▶ PROVIDED MATERIAL:
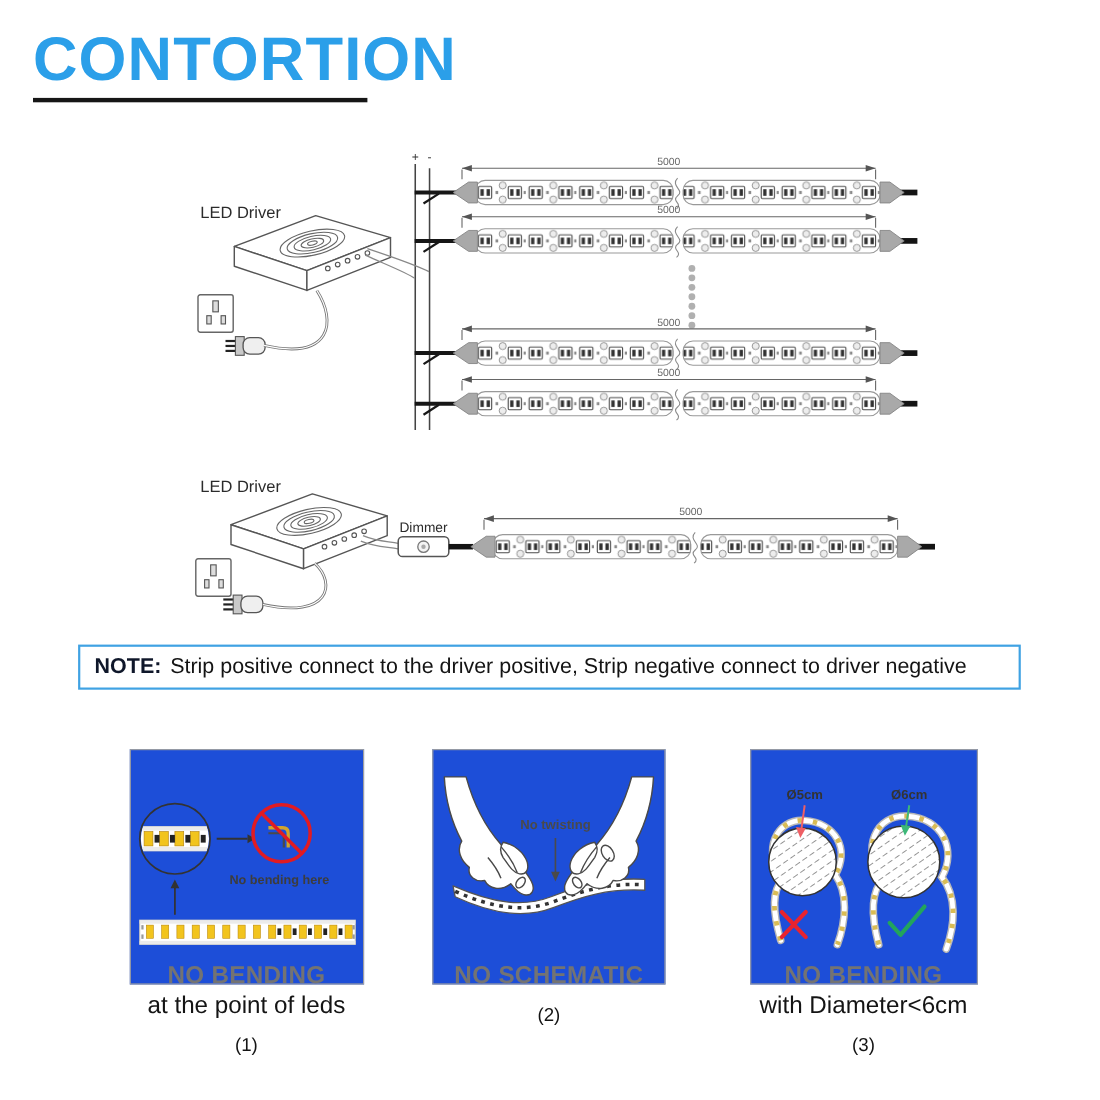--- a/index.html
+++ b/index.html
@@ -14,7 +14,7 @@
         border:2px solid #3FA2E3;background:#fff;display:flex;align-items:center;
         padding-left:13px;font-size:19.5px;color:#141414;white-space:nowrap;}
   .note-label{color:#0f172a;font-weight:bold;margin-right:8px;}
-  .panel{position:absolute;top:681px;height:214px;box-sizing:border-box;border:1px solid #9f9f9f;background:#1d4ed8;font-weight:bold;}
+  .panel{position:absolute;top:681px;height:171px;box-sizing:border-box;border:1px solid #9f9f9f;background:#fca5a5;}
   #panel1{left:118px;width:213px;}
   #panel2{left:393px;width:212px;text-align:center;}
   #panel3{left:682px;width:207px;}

▶ EXERCISE: Please work out how many lines of the records contain "center" and give only that number.

▶ REPLY TO THE TASK: 2